Note d’information sur la jurisprudence de la Cour No 123
Octobre 2009
Appel-Irrgang et autres c. Allemagne (déc.) - 45216/07
Décision 6.10.2009 [Section V]
article 2 du Protocole n° 1
Respect des convictions philosophiques des parents
Respect des convictions religieuses des parents
Cours d’éthique laïque obligatoires sans possibilité pour les élèves des écoles secondaires publiques d’en être dispensés : irrecevable
En fait– En 2006, la Chambre des députés de Berlin modifia la loi sur l’école en y incluant des cours d’éthique obligatoires pour tous les élèves des écoles secondaires publiques. Les requérants, d’obédience protestante, demandèrent à l’école de dispenser la première requérante du cours d’éthique en vain. Puis ils se virent déboutés de tous leurs recours judiciaires.
En droit– Article 2 du Protocole no 1 : les requérants soutiennent pour l’essentiel que le cours d’éthique (« le cours ») n’est pas neutre et heurte leurs convictions religieuses du fait de son caractère laïque. Pour la Cour, les objectifs du cours – soit la promotion de la propension et de la capacité des élèves du secondaire, indépendamment de leurs origines, à aborder les problèmes culturels et éthiques fondamentaux de la vie individuelle et sociale afin qu’ils acquièrent une compétence sociale et l’aptitude au dialogue interculturel et au discernement éthique – sont conformes aux principes de pluralisme et d’objectivité consacrés par l’article 2 du Protocole no 1 et aux recommandations adoptées par l’Assemblée parlementaire du Conseil de l’Europe. Le cours est neutre et n’accorde aucun poids particulier à une religion ou croyance déterminée. Il transmet une base de valeurs commune aux élèves et éduque ceux-ci à s’ouvrir à des personnes adhérant à d’autres croyances que la leur.
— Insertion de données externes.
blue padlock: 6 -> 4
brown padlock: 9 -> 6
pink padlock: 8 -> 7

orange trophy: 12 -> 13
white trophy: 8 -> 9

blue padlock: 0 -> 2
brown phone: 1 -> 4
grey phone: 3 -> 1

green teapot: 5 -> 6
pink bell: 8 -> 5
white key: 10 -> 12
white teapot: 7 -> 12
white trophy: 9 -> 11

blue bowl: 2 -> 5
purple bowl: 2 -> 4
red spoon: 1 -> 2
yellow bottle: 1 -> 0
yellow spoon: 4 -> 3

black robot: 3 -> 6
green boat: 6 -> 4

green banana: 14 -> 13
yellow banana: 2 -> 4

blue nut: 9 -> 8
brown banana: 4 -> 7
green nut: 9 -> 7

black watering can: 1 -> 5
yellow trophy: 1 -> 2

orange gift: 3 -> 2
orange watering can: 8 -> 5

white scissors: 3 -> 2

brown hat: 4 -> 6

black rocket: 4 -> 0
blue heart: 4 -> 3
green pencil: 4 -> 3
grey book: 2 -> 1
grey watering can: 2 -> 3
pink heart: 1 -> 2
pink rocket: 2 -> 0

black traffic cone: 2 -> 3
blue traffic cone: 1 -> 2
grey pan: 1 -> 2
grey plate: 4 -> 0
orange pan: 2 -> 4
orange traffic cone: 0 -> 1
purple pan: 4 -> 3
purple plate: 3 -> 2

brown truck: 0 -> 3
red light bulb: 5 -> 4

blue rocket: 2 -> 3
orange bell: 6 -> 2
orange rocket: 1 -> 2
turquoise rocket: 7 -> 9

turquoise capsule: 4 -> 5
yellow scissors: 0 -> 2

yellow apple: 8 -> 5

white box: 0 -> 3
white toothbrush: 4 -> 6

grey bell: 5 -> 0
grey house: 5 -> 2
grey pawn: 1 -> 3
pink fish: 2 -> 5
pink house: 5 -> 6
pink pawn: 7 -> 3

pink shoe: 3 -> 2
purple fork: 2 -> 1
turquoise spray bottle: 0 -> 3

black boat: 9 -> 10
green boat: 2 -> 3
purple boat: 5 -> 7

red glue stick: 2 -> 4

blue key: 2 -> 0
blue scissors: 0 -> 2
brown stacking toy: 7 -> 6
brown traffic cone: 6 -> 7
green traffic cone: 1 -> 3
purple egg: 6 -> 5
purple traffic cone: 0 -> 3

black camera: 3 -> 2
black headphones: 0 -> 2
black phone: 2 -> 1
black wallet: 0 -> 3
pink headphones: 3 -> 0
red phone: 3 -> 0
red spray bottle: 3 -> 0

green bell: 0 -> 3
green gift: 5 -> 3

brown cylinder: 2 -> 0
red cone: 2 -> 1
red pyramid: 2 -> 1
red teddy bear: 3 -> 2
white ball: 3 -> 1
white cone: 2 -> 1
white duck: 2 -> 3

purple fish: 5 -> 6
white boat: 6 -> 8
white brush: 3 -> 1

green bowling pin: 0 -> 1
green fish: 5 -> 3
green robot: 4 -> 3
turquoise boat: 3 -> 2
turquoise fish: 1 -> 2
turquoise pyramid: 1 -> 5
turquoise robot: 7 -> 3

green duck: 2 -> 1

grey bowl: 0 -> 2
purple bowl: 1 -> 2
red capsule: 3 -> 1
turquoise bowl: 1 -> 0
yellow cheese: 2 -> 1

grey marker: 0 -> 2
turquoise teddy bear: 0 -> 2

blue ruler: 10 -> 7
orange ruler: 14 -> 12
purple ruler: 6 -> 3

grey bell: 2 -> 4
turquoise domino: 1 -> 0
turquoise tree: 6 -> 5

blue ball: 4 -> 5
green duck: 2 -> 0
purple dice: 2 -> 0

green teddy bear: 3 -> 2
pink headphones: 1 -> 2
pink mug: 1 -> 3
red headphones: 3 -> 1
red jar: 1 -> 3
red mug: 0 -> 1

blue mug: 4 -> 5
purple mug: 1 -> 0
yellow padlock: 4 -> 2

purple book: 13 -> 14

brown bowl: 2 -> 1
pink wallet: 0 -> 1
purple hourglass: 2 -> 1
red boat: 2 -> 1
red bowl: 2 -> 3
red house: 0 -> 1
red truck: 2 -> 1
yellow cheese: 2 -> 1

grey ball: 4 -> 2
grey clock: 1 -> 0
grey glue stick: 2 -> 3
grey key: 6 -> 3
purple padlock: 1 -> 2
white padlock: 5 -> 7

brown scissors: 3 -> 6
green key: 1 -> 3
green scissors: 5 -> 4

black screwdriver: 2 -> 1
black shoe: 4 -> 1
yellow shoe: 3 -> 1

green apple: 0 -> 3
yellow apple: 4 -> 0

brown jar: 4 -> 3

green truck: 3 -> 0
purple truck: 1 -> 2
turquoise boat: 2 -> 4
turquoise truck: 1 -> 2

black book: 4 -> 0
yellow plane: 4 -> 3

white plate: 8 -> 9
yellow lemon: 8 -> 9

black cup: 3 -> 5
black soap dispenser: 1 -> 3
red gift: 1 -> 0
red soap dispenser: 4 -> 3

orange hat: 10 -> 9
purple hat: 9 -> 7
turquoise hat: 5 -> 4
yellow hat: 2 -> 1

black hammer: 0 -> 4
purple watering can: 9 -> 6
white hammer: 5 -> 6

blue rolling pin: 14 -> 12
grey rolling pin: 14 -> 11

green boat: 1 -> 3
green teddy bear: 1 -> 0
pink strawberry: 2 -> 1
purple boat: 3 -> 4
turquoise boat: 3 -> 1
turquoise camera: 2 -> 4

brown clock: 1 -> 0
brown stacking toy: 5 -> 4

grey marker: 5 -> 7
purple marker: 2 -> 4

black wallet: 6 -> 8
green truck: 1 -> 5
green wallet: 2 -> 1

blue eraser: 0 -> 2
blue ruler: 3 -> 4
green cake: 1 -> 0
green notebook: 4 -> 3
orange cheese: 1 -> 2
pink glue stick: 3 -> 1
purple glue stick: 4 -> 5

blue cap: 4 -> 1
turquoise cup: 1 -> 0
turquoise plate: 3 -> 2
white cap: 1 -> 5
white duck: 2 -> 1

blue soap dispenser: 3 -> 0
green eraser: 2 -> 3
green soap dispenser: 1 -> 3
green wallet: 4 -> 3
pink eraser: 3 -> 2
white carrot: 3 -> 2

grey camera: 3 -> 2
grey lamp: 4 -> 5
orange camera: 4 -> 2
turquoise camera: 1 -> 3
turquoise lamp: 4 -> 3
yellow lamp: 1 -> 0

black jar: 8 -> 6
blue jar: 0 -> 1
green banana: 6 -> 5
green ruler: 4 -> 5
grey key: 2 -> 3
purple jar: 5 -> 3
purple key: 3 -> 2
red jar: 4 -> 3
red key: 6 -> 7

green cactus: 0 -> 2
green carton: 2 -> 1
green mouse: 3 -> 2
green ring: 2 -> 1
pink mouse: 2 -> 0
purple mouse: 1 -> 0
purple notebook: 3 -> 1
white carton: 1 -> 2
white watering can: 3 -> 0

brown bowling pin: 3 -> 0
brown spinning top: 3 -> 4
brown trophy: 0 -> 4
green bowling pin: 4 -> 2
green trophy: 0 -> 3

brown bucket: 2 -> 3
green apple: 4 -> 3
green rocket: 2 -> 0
En outre, comme l’a rappelé la Cour constitutionnelle fédérale, si, d’après le plan-cadre des études, il est attendu de l’enseignant qu’il acquière son propre point de vue relatif aux questions éthiques abordées dans le cours et qu’il le transmette aux élèves de manière crédible, une quelconque influence illicite sur ceux-ci est prohibée. En ce qui concerne l’enseignement du cours dans la pratique, la Cour constate que les requérants n’ont pas fait valoir que les connaissances transmises pendant l’année scolaire n’avaient pas respecté leurs convictions religieuses et revêtaient un but d’endoctrinement.
Quant à l’argument des requérants selon lequel le christianisme n’est pas suffisamment pris en compte dans le programme du cours en dépit de la tradition chrétienne en Allemagne, la Cour estime que le choix des autorités scolaires d’opter pour un cours neutre qui donne la place aux différentes croyances et convictions ne saurait en soi soulever un problème au regard de la Convention. La Cour constitutionnelle fédérale a entériné ce choix au vu des circonstances spécifiques de fait et de l’orientation religieuse dans le Land de Berlin. En outre, l’estimation du législateur relève de la marge d’appréciation des Etats. Dans la mesure où les requérants soutiennent que le cours va à l’encontre de leurs convictions religieuses, la Cour observe que ni la teneur de la loi sur l’école ni celle du plan-cadre des études ne permettent de conclure que ce cours tende à donner la priorité à une croyance précise ou à en écarter ou combattre d’autres, en particulier le christianisme. Ces dispositions proposent d’aborder entre autre des principes religieux et invitent les écoles à traiter certains sujets en coopération avec des communautés religieuses ou philosophiques. En ce qui concerne l’argument des requérants selon lequel le cours aborde aussi des idées ou conceptions critiques par rapport au christianisme ou opposées à celui-ci, la Cour considère que l’on ne saurait tirer de la Convention un droit comme tel à ne pas être exposé à des convictions ou opinions contraires aux siennes. En outre, la première requérante peut continuer à fréquenter le cours de religion protestante dispensé dans les locaux de l’école, et ses parents ne sont pas empêchés d’éclairer et de conseiller leur enfant, d’exercer envers elle leurs fonctions naturelles d’éducateurs et de l’orienter dans une direction conforme à leurs propres convictions religieuses.
Ainsi, les autorités nationales, en introduisant le cours d’éthique obligatoire, n’ont pas outrepassé la marge d’appréciation que leur confère en la matière l’article 2 du Protocole no 1. Dès lors, les autorités de Berlin n’étaient pas tenues de prévoir la possibilité d’une dispense générale de ce cours. Le fait qu’un autre Land ait fait un choix différent à cet égard ne saurait changer ce constat.
Conclusion : irrecevable (défaut manifeste de fondement).
© Conseil de l’Europe/Cour européenne des droits de l’homme
Rédigé par le greffe, ce résumé ne lie pas la Cour.